This group is advancing the state-of-the-art in processor architecture and compilers, examining techniques that both expose higher levels of instruction-level parallelism (ILP) to the processor and allow the processor to exploit more of that parallelism. The current focus is on new architectural techniques and compiler optimizations aimed at high-performance processors and compiling for current and future high-ILP processors. Active areas of research include Simultaneous Multithreading (SMT) and compiler optimizations for ILP.

SMT is an architecture that allows the processor to exploit ILP between separate threads (programs) running on the processor, even within a single cycle, with minimal changes to current superscalar designs. SMT raises new architectural issues and challenges many traditional assumptions about processor architecture and compilation. Proposed extensions to our SMT architecture can nearly eliminate the branch prediction penalty, even without multiple threads running. This is done by using idle processor resources to follow multiple paths through a traditional, single-threaded application.

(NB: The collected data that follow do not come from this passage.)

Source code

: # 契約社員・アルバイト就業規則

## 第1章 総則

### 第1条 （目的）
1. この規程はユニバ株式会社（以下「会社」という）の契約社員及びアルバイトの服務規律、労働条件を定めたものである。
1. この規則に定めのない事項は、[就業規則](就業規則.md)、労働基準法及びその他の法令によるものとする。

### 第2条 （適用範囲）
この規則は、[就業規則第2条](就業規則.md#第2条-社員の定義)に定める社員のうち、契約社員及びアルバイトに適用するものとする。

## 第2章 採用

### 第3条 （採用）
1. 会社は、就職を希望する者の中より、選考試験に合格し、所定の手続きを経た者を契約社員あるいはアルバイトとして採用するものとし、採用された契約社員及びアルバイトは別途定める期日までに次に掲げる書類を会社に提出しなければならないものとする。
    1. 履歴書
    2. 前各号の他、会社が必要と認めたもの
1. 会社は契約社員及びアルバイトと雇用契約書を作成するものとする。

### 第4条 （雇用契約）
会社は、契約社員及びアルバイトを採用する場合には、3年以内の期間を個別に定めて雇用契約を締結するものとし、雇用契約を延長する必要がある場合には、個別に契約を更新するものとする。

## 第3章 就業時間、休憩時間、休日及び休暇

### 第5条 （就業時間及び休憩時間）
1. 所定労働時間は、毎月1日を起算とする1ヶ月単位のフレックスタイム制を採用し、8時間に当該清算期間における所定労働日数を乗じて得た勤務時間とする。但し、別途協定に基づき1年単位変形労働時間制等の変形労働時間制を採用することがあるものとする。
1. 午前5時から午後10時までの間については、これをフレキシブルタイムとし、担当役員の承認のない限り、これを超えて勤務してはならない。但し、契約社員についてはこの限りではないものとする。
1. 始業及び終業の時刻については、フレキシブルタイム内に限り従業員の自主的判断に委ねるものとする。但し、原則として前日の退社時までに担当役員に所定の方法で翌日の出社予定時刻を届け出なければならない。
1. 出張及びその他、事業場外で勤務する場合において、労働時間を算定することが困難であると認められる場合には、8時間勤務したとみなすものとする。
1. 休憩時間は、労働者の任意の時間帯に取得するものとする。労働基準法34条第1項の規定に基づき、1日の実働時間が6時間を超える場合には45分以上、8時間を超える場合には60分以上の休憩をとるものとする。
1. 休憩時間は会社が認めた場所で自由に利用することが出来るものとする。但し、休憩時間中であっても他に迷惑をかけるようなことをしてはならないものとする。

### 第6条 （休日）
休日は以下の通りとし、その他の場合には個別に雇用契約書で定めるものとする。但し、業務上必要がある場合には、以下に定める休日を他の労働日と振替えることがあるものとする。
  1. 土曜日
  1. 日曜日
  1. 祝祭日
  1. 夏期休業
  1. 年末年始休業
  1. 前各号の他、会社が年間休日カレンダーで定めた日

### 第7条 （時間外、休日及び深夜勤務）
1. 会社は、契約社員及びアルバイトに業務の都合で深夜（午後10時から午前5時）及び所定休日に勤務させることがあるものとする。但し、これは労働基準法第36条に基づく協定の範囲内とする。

The interaction between compilers and computer architecture is an important part of performance for future processors. This interaction is the basis for much of our compiler research. The topics being investigated include improving memory system performance through code and data layout compiler transformations, predicated execution, compiling for SMT, statically and dynamically estimating future behavior of an application, profiler-based optimizations, link-time and run-time optimizations, just-in-time compiling, and dynamic compilation.